Dans l'Allemagne et la Russie de la première moitié du XXe siècle se joue l'avenir du monde. Au coeur de ce maelström, un homme, Willi Münzenberg, occupe une place capitale. Méconnu en France, cet « artiste en révolution », qui défia Hitler comme Staline, méritait ce document exhaustif.
Willi Münzenberg naît à Erfurt en 1889, sous l'Empire germanique. Pacifiste durant la première guerre mondiale, il rejoint les spartakistes de Rosa Luxembourg. Puis, en 1922, Lénine lui confie la propagande de l'Internationale Communiste. Münzenberg invente alors la communication politique de masse.
Dans « l'âge d'or » de la République de Weimar, Willi devient le « milliardaire rouge », honni de l'extrême droite allemande. À la tête d'un gigantesque groupe de presse et d'édition, il révolutionne les médias, il crée les premiers magazines populaires de photographie et de cinéma, il ouvre des studios, il produit et distribue des films, il finance théâtres et opéras. Otto Dix et Sergueï Eisenstein, Bertolt Brecht et Kurt Weill composent son entourage.
Après l'incendie du Reichstag en 1933, Münzenberg s'exile à Paris. Avec ses amis, Arthur Koestler, Manès Sperber, Paul Nizan et tant d'autres, il met au point le Livre Brun, un réquisitoire contre la terreur antisémite et le nihilisme national-socialiste immédiatement traduit dans dix-sept langues. Göring qualifie Münzenberg de « premier ennemi du Reich » !

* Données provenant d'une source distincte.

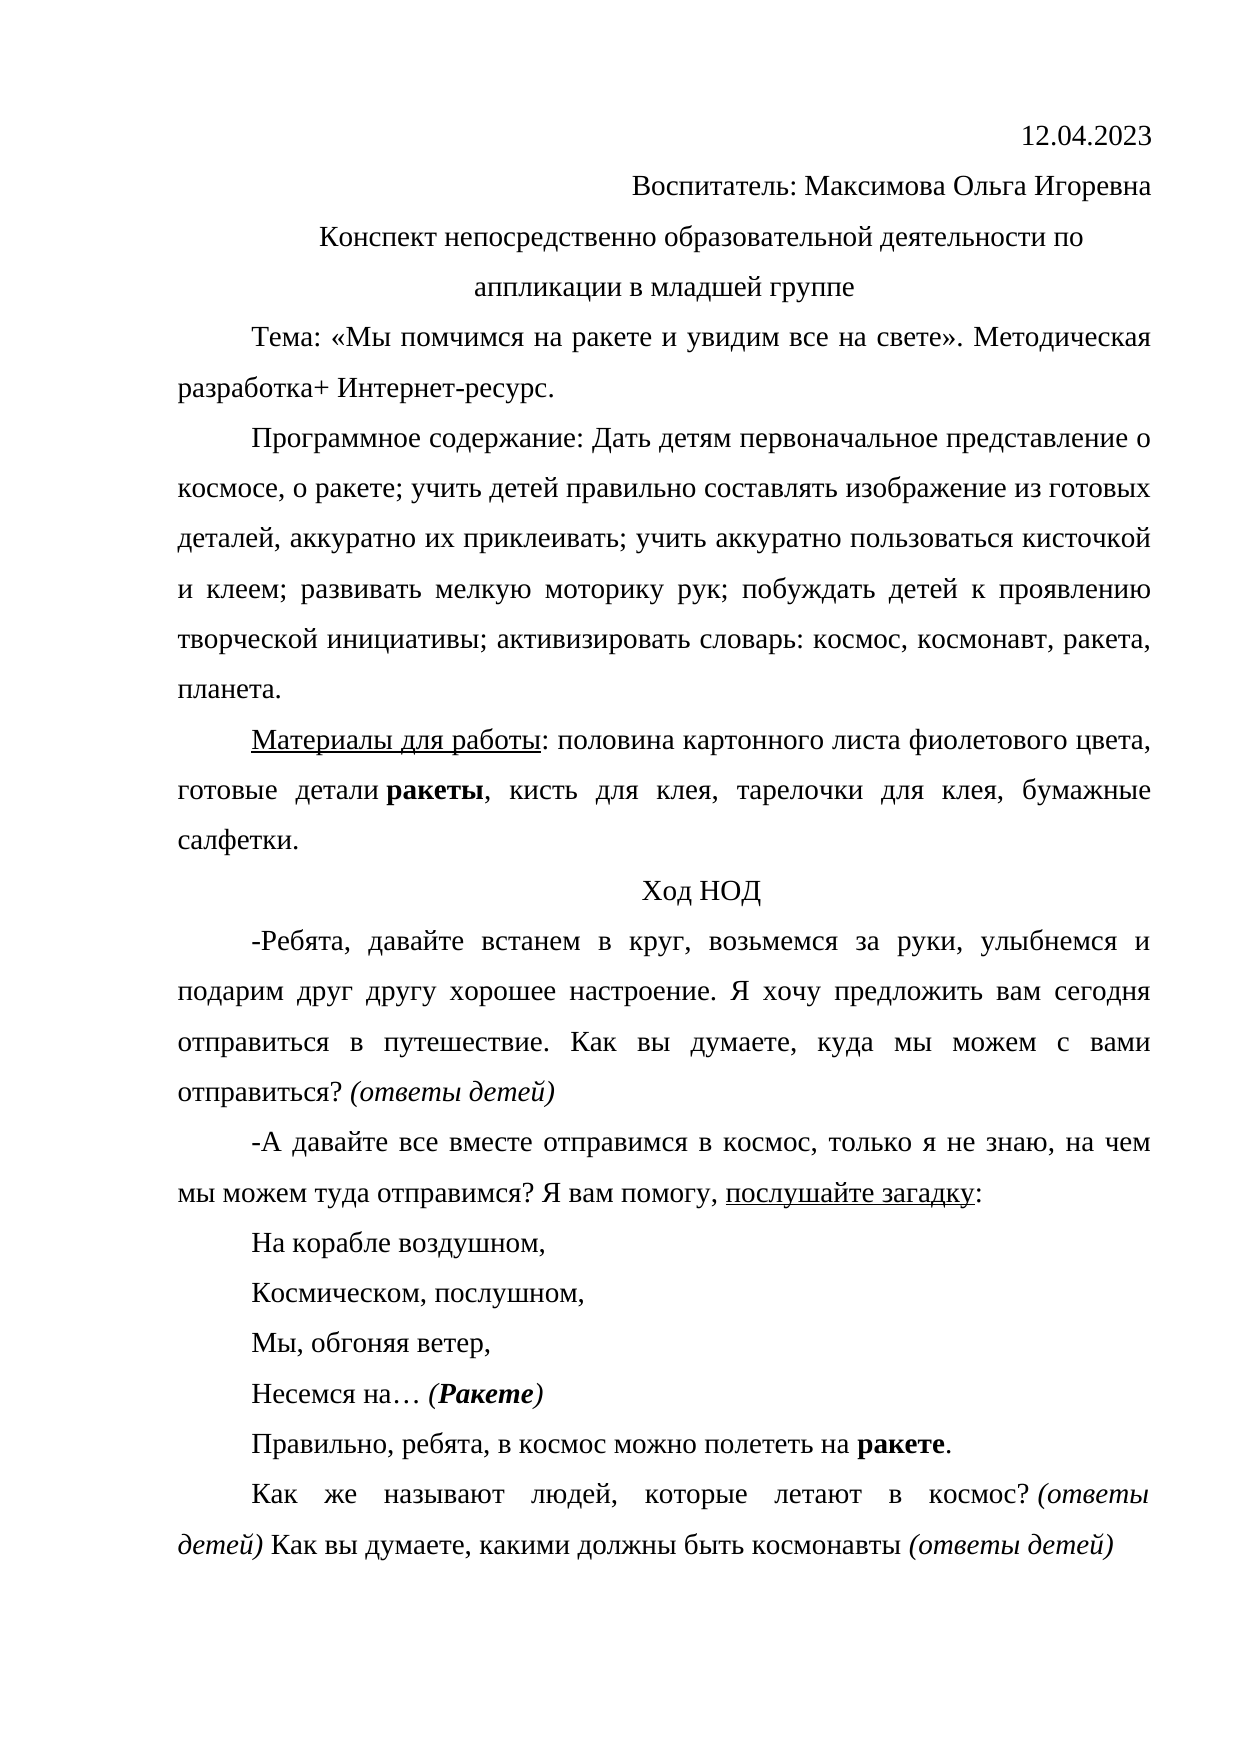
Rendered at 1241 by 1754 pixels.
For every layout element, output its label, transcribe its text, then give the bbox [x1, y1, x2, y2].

text Тема: «Мы помчимся на ракете и увидим все на свете». Методическая разработка+ Интернет-ресурс. [177, 319, 1152, 403]
text На корабле воздушном, [177, 1225, 1152, 1258]
text -А давайте все вместе отправимся в космос, только я не знаю, на чем мы можем туда отправимся? Я вам помогу, послушайте загадку: [177, 1124, 1152, 1208]
text Правильно, ребята, в космос можно полететь на ракете. [177, 1426, 1152, 1460]
text Мы, обгоняя ветер, [177, 1326, 1152, 1359]
text 12.04.2023 [177, 118, 1152, 152]
text Воспитатель: Максимова Ольга Игоревна [177, 168, 1152, 202]
text Программное содержание: Дать детям первоначальное представление о космосе, о ракете; учить детей правильно составлять изображение из готовых деталей, аккуратно их приклеивать; учить аккуратно пользоваться кисточкой и клеем; развивать мелкую моторику рук; побуждать детей к проявлению творческой инициативы; активизировать словарь: космос, космонавт, ракета, планета. [177, 420, 1152, 705]
text Несемся на… (Ракете) [177, 1376, 1152, 1409]
text Как же называют людей, которые летают в космос? (ответы детей) Как вы думаете, какими должны быть космонавты (ответы детей) [177, 1477, 1152, 1560]
text -Ребята, давайте встанем в круг, возьмемся за руки, улыбнемся и подарим друг другу хорошее настроение. Я хочу предложить вам сегодня отправиться в путешествие. Как вы думаете, куда мы можем с вами отправиться? (ответы детей) [177, 923, 1152, 1108]
text Конспект непосредственно образовательной деятельности по аппликации в младшей группе [177, 219, 1152, 303]
text Ход НОД [177, 873, 1152, 906]
text Материалы для работы: половина картонного листа фиолетового цвета, готовые детали ракеты, кисть для клея, тарелочки для клея, бумажные салфетки. [177, 722, 1152, 856]
text Космическом, послушном, [177, 1275, 1152, 1309]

Mais Willi Münzenberg ne s'arrête pas là. Écoeuré par le pacte germano-soviétique, l'ancien maître de la propagande de l'Internationale Communiste s'oppose désormais à Moscou ! Il écrit : « Staline ! Le traître c'est toi ! » dans son hebdomadaire, Die Zukunft. Précurseur, il fonde également l'Union franco-allemande, qui se donne comme objectif de constituer une Europe unie, fédérale et démocratique.
Interné par le gouvernement français parmi des milliers d'exilés antifascistes alors que la Wehrmacht menace le pays, Willi Münzenberg est assassiné par des agents staliniens dans une forêt d'Isère en juin 1940. Il paie de sa vie l'audace de s'être opposé aux deux totalitarismes de son siècle.